→ **WHAT TO PRODUCE**: Your job is to transcribe the material exactly. Keep every line.

→ **EXERCISE INPUTS**:
┌──

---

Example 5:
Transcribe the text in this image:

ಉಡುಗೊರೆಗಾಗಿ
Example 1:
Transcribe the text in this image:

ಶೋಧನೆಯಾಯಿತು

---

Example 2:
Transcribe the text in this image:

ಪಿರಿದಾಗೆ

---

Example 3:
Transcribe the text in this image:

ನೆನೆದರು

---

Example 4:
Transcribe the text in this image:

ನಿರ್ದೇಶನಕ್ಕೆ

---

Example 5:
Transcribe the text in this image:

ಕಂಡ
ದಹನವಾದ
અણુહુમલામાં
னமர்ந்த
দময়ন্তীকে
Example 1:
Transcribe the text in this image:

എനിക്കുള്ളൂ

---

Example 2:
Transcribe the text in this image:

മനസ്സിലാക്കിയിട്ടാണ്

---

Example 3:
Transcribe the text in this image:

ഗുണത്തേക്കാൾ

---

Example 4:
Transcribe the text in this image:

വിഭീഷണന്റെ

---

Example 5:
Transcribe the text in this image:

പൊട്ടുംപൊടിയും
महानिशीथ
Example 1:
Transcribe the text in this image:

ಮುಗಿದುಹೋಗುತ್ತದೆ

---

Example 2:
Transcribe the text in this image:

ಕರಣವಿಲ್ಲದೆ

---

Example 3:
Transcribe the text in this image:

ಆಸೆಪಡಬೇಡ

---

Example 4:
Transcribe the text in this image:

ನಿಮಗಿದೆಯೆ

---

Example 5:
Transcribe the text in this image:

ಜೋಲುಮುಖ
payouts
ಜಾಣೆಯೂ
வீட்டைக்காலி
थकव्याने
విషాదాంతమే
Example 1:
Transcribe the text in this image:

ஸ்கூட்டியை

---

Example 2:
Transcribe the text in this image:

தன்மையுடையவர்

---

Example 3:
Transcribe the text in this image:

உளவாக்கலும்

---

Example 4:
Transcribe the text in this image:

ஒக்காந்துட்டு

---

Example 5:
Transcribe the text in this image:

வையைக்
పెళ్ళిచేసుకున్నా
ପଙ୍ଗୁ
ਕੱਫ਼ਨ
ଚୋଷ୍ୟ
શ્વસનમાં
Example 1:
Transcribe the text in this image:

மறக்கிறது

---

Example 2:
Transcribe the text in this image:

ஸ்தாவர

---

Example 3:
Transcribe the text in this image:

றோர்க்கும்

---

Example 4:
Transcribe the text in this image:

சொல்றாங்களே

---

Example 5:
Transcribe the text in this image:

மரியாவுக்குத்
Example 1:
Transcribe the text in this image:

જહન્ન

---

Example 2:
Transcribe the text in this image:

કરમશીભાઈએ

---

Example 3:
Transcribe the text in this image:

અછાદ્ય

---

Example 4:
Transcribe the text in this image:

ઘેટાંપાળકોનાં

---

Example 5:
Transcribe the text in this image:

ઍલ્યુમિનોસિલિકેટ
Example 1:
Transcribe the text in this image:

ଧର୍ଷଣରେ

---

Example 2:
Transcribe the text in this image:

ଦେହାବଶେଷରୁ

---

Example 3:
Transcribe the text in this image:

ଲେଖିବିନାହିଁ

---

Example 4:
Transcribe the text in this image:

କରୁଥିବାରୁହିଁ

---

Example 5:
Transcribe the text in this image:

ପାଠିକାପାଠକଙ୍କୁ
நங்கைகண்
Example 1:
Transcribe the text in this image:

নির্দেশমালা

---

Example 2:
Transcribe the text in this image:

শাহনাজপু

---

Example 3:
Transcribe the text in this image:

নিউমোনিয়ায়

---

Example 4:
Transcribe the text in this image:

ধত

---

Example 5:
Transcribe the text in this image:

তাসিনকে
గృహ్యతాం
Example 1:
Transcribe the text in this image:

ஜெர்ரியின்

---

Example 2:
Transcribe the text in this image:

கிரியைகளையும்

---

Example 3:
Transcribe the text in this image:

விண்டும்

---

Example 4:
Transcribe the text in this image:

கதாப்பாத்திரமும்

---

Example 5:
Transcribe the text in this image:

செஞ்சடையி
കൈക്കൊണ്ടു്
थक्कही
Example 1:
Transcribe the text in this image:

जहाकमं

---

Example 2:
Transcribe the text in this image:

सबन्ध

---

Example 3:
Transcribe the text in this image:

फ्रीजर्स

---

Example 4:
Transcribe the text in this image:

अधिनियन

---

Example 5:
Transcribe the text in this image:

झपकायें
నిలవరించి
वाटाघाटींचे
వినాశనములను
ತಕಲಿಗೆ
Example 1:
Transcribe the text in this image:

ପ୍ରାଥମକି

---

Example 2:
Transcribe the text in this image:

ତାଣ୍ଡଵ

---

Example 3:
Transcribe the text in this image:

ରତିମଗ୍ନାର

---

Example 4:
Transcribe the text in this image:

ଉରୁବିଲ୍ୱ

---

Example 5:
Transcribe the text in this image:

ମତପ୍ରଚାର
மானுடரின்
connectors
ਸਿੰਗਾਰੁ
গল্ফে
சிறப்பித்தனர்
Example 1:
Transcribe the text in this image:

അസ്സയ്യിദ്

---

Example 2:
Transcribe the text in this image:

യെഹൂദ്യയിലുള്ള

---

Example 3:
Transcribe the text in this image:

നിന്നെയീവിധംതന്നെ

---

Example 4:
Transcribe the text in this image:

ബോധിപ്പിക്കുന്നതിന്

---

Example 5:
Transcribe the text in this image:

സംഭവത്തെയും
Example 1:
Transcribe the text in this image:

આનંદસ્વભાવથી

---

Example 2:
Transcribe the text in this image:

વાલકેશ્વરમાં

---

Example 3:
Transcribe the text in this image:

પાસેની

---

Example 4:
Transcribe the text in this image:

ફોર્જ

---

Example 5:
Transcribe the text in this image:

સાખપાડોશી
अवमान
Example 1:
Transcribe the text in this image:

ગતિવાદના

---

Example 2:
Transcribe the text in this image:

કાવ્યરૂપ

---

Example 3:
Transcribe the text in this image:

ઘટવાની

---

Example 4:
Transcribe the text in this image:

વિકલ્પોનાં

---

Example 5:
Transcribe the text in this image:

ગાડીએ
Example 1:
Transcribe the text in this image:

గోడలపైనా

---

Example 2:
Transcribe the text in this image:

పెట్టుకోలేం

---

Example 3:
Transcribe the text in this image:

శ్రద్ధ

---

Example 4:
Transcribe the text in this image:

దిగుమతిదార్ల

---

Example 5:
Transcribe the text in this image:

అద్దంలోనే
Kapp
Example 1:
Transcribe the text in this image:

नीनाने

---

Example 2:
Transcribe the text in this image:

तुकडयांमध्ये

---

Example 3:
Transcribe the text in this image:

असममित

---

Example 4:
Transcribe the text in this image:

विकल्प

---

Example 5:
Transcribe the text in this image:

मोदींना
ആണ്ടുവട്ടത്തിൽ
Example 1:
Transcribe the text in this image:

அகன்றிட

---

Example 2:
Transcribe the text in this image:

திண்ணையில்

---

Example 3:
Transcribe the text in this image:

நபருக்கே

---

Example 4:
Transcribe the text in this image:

└──

→ **RESULT BELOW**:
---

Example 5:
Transcribe the text in this image:

ಉಡುಗೊರೆಗಾಗಿ
Example 1:
Transcribe the text in this image:

ಶೋಧನೆಯಾಯಿತು

---

Example 2:
Transcribe the text in this image:

ಪಿರಿದಾಗೆ

---

Example 3:
Transcribe the text in this image:

ನೆನೆದರು

---

Example 4:
Transcribe the text in this image:

ನಿರ್ದೇಶನಕ್ಕೆ

---

Example 5:
Transcribe the text in this image:

ಕಂಡ
ದಹನವಾದ
અણુહુમલામાં
னமர்ந்த
দময়ন্তীকে
Example 1:
Transcribe the text in this image:

എനിക്കുള്ളൂ

---

Example 2:
Transcribe the text in this image:

മനസ്സിലാക്കിയിട്ടാണ്

---

Example 3:
Transcribe the text in this image:

ഗുണത്തേക്കാൾ

---

Example 4:
Transcribe the text in this image:

വിഭീഷണന്റെ

---

Example 5:
Transcribe the text in this image:

പൊട്ടുംപൊടിയും
महानिशीथ
Example 1:
Transcribe the text in this image:

ಮುಗಿದುಹೋಗುತ್ತದೆ

---

Example 2:
Transcribe the text in this image:

ಕರಣವಿಲ್ಲದೆ

---

Example 3:
Transcribe the text in this image:

ಆಸೆಪಡಬೇಡ

---

Example 4:
Transcribe the text in this image:

ನಿಮಗಿದೆಯೆ

---

Example 5:
Transcribe the text in this image:

ಜೋಲುಮುಖ
payouts
ಜಾಣೆಯೂ
வீட்டைக்காலி
थकव्याने
విషాదాంతమే
Example 1:
Transcribe the text in this image:

ஸ்கூட்டியை

---

Example 2:
Transcribe the text in this image:

தன்மையுடையவர்

---

Example 3:
Transcribe the text in this image:

உளவாக்கலும்

---

Example 4:
Transcribe the text in this image:

ஒக்காந்துட்டு

---

Example 5:
Transcribe the text in this image:

வையைக்
పెళ్ళిచేసుకున్నా
ପଙ୍ଗୁ
ਕੱਫ਼ਨ
ଚୋଷ୍ୟ
શ્વસનમાં
Example 1:
Transcribe the text in this image:

மறக்கிறது

---

Example 2:
Transcribe the text in this image:

ஸ்தாவர

---

Example 3:
Transcribe the text in this image:

றோர்க்கும்

---

Example 4:
Transcribe the text in this image:

சொல்றாங்களே

---

Example 5:
Transcribe the text in this image:

மரியாவுக்குத்
Example 1:
Transcribe the text in this image:

જહન્ન

---

Example 2:
Transcribe the text in this image:

કરમશીભાઈએ

---

Example 3:
Transcribe the text in this image:

અછાદ્ય

---

Example 4:
Transcribe the text in this image:

ઘેટાંપાળકોનાં

---

Example 5:
Transcribe the text in this image:

ઍલ્યુમિનોસિલિકેટ
Example 1:
Transcribe the text in this image:

ଧର୍ଷଣରେ

---

Example 2:
Transcribe the text in this image:

ଦେହାବଶେଷରୁ

---

Example 3:
Transcribe the text in this image:

ଲେଖିବିନାହିଁ

---

Example 4:
Transcribe the text in this image:

କରୁଥିବାରୁହିଁ

---

Example 5:
Transcribe the text in this image:

ପାଠିକାପାଠକଙ୍କୁ
நங்கைகண்
Example 1:
Transcribe the text in this image:

নির্দেশমালা

---

Example 2:
Transcribe the text in this image:

শাহনাজপু

---

Example 3:
Transcribe the text in this image:

নিউমোনিয়ায়

---

Example 4:
Transcribe the text in this image:

ধত

---

Example 5:
Transcribe the text in this image:

তাসিনকে
గృహ్యతాం
Example 1:
Transcribe the text in this image:

ஜெர்ரியின்

---

Example 2:
Transcribe the text in this image:

கிரியைகளையும்

---

Example 3:
Transcribe the text in this image:

விண்டும்

---

Example 4:
Transcribe the text in this image:

கதாப்பாத்திரமும்

---

Example 5:
Transcribe the text in this image:

செஞ்சடையி
കൈക്കൊണ്ടു്
थक्कही
Example 1:
Transcribe the text in this image:

जहाकमं

---

Example 2:
Transcribe the text in this image:

सबन्ध

---

Example 3:
Transcribe the text in this image:

फ्रीजर्स

---

Example 4:
Transcribe the text in this image:

अधिनियन

---

Example 5:
Transcribe the text in this image:

झपकायें
నిలవరించి
वाटाघाटींचे
వినాశనములను
ತಕಲಿಗೆ
Example 1:
Transcribe the text in this image:

ପ୍ରାଥମକି

---

Example 2:
Transcribe the text in this image:

ତାଣ୍ଡଵ

---

Example 3:
Transcribe the text in this image:

ରତିମଗ୍ନାର

---

Example 4:
Transcribe the text in this image:

ଉରୁବିଲ୍ୱ

---

Example 5:
Transcribe the text in this image:

ମତପ୍ରଚାର
மானுடரின்
connectors
ਸਿੰਗਾਰੁ
গল্ফে
சிறப்பித்தனர்
Example 1:
Transcribe the text in this image:

അസ്സയ്യിദ്

---

Example 2:
Transcribe the text in this image:

യെഹൂദ്യയിലുള്ള

---

Example 3:
Transcribe the text in this image:

നിന്നെയീവിധംതന്നെ

---

Example 4:
Transcribe the text in this image:

ബോധിപ്പിക്കുന്നതിന്

---

Example 5:
Transcribe the text in this image:

സംഭവത്തെയും
Example 1:
Transcribe the text in this image:

આનંદસ્વભાવથી

---

Example 2:
Transcribe the text in this image:

વાલકેશ્વરમાં

---

Example 3:
Transcribe the text in this image:

પાસેની

---

Example 4:
Transcribe the text in this image:

ફોર્જ

---

Example 5:
Transcribe the text in this image:

સાખપાડોશી
अवमान
Example 1:
Transcribe the text in this image:

ગતિવાદના

---

Example 2:
Transcribe the text in this image:

કાવ્યરૂપ

---

Example 3:
Transcribe the text in this image:

ઘટવાની

---

Example 4:
Transcribe the text in this image:

વિકલ્પોનાં

---

Example 5:
Transcribe the text in this image:

ગાડીએ
Example 1:
Transcribe the text in this image:

గోడలపైనా

---

Example 2:
Transcribe the text in this image:

పెట్టుకోలేం

---

Example 3:
Transcribe the text in this image:

శ్రద్ధ

---

Example 4:
Transcribe the text in this image:

దిగుమతిదార్ల

---

Example 5:
Transcribe the text in this image:

అద్దంలోనే
Kapp
Example 1:
Transcribe the text in this image:

नीनाने

---

Example 2:
Transcribe the text in this image:

तुकडयांमध्ये

---

Example 3:
Transcribe the text in this image:

असममित

---

Example 4:
Transcribe the text in this image:

विकल्प

---

Example 5:
Transcribe the text in this image:

मोदींना
ആണ്ടുവട്ടത്തിൽ
Example 1:
Transcribe the text in this image:

அகன்றிட

---

Example 2:
Transcribe the text in this image:

திண்ணையில்

---

Example 3:
Transcribe the text in this image:

நபருக்கே

---

Example 4:
Transcribe the text in this image:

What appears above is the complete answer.